> [What is being asked] Return every entry below word for word and leave out any picture.

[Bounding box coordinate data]
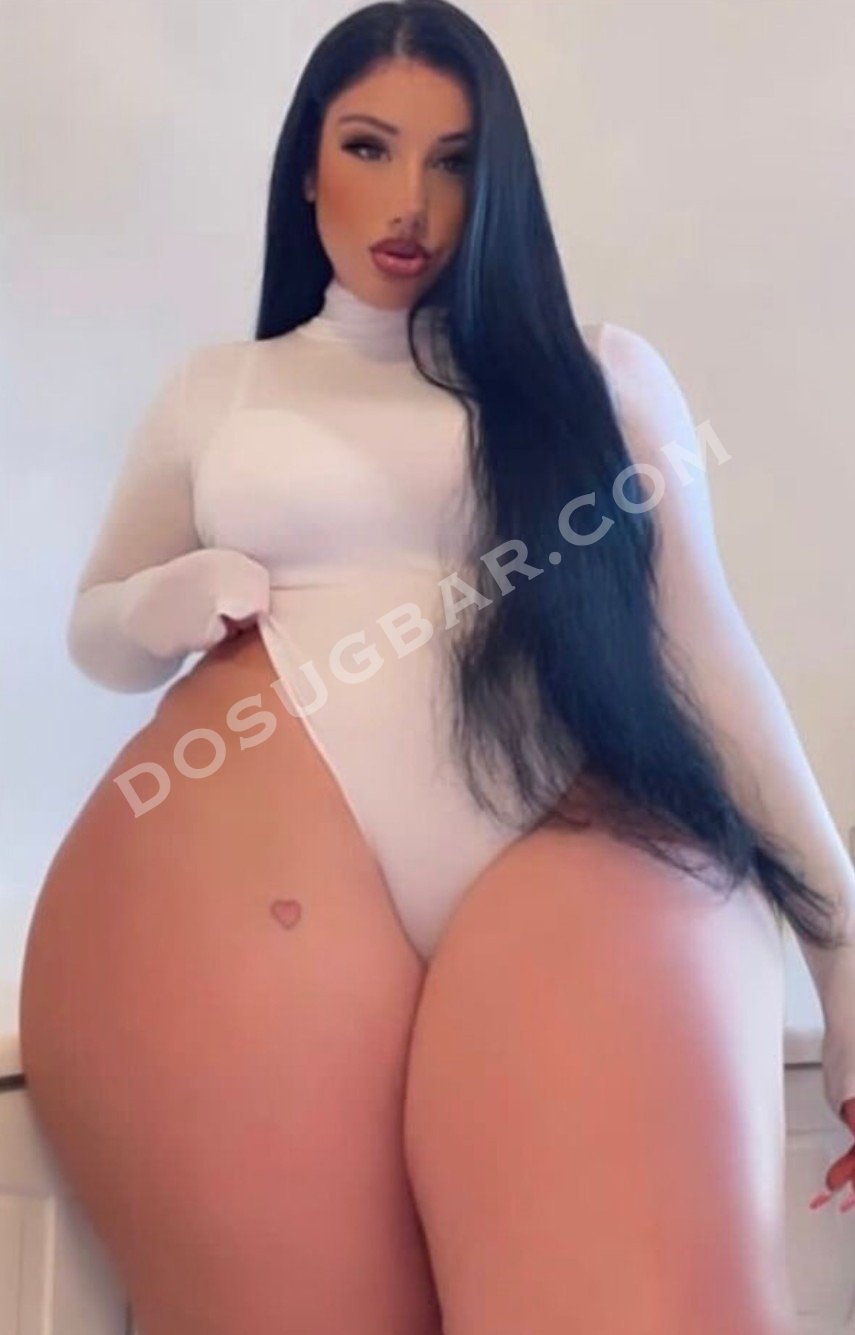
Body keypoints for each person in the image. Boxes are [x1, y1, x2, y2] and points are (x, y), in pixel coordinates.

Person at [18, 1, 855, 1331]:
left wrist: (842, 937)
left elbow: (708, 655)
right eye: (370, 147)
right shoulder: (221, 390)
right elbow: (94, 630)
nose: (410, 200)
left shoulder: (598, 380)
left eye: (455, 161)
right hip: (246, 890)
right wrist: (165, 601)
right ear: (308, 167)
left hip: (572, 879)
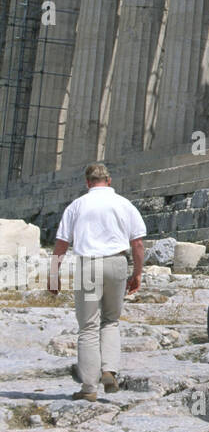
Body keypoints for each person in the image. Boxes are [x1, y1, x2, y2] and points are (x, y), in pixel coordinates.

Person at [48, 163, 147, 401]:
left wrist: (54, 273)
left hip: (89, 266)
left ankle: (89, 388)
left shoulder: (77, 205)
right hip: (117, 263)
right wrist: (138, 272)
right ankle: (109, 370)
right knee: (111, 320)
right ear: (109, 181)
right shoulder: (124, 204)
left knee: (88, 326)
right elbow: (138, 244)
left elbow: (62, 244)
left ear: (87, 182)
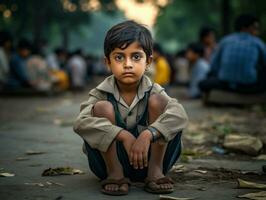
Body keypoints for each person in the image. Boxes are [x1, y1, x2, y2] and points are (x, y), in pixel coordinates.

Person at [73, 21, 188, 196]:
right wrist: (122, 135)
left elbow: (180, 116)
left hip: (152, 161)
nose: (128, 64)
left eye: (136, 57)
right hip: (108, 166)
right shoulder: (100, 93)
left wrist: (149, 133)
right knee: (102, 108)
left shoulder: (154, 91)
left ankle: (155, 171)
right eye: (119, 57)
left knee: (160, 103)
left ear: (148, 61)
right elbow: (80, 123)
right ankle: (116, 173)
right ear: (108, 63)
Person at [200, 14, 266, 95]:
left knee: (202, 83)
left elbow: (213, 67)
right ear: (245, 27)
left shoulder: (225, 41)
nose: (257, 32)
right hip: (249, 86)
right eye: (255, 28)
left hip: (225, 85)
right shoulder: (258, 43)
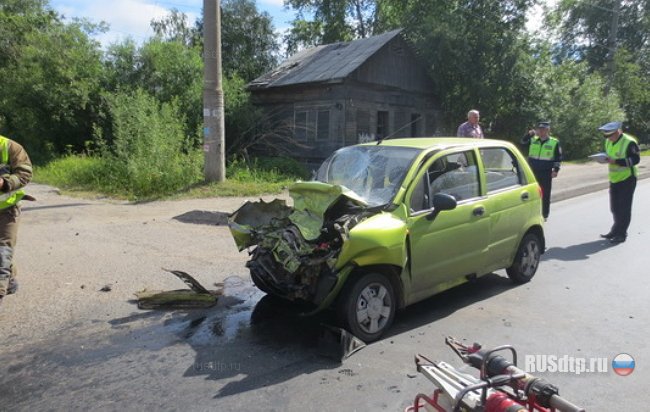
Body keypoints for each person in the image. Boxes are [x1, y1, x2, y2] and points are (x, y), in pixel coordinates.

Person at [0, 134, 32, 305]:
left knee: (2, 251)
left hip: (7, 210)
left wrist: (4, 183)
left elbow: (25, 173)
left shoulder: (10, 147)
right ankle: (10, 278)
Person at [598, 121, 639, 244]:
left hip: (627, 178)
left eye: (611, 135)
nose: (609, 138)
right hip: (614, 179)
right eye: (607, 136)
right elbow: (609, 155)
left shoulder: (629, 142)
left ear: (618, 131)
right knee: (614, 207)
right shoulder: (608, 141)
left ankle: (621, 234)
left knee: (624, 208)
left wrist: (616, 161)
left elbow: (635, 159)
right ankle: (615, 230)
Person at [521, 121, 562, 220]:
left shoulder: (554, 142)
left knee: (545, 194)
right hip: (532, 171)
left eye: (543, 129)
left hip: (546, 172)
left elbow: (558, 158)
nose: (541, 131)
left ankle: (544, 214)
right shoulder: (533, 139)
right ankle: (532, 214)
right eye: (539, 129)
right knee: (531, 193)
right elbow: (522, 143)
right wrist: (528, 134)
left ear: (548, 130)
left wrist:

> [Solution to the problem]
Body keypoints for each person in the image. Boxes are [x1, y1, x2, y2] and points are (x, y), in pixel coordinates.

Person at [18, 1, 855, 1331]:
left wrist: (842, 937)
left elbow: (708, 655)
right eye: (370, 147)
right shoulder: (221, 390)
right elbow: (94, 630)
nose: (410, 200)
left shoulder: (598, 380)
left eye: (455, 161)
right hip: (246, 890)
right wrist: (165, 601)
right ear: (308, 167)
left hip: (572, 879)
Body keypoints for each person in the image. Boxes are [x1, y1, x2, y2] and points are (x, y), in pixel coordinates.

Person at [48, 163, 147, 401]:
left wrist: (54, 273)
left hip: (89, 266)
left ankle: (89, 388)
left shoulder: (77, 205)
right hip: (117, 263)
right wrist: (138, 272)
right ankle: (109, 370)
right knee: (111, 320)
right ear: (109, 181)
right shoulder: (124, 204)
left knee: (88, 326)
right elbow: (138, 244)
left elbow: (62, 244)
left ear: (87, 182)
Body keypoints for each person in the image. Boxes are [x1, y1, x2, y2] and points are (x, y), in pixel coordinates.

Person at [73, 21, 188, 196]:
right wrist: (122, 135)
left elbow: (180, 116)
left hip: (152, 161)
nose: (128, 64)
left eye: (136, 57)
right hip: (108, 166)
right shoulder: (100, 93)
left wrist: (149, 133)
right knee: (102, 108)
left shoulder: (154, 91)
left ankle: (155, 171)
right eye: (119, 57)
left knee: (160, 103)
left ear: (148, 61)
right elbow: (80, 123)
right ankle: (116, 173)
right ear: (108, 63)
Person at [200, 14, 266, 95]:
left knee: (202, 83)
left elbow: (213, 67)
right ear: (245, 27)
left shoulder: (225, 41)
nose: (257, 32)
right hip: (249, 86)
right eye: (255, 28)
left hip: (225, 85)
right shoulder: (258, 43)
Body keypoints for each person in the image. Boxes are [x1, y1, x2, y2] and points are (x, y), in pixel coordinates.

Person at [0, 134, 32, 305]:
left knee: (2, 251)
left hip: (7, 210)
left wrist: (4, 183)
left elbow: (25, 173)
left shoulder: (10, 147)
right ankle: (10, 278)
Person at [598, 121, 639, 244]:
left hip: (627, 178)
left eye: (611, 135)
nose: (609, 138)
right hip: (614, 179)
right eye: (607, 136)
right elbow: (609, 155)
left shoulder: (629, 142)
left ear: (618, 131)
right knee: (614, 207)
right shoulder: (608, 141)
left ankle: (621, 234)
left knee: (624, 208)
left wrist: (616, 161)
left elbow: (635, 159)
right ankle: (615, 230)
Person at [521, 121, 562, 220]:
left shoulder: (554, 142)
left knee: (545, 194)
right hip: (532, 171)
left eye: (543, 129)
left hip: (546, 172)
left elbow: (558, 158)
nose: (541, 131)
left ankle: (544, 214)
right shoulder: (533, 139)
right ankle: (532, 214)
right eye: (539, 129)
right knee: (531, 193)
right elbow: (522, 143)
right wrist: (528, 134)
left ear: (548, 130)
left wrist:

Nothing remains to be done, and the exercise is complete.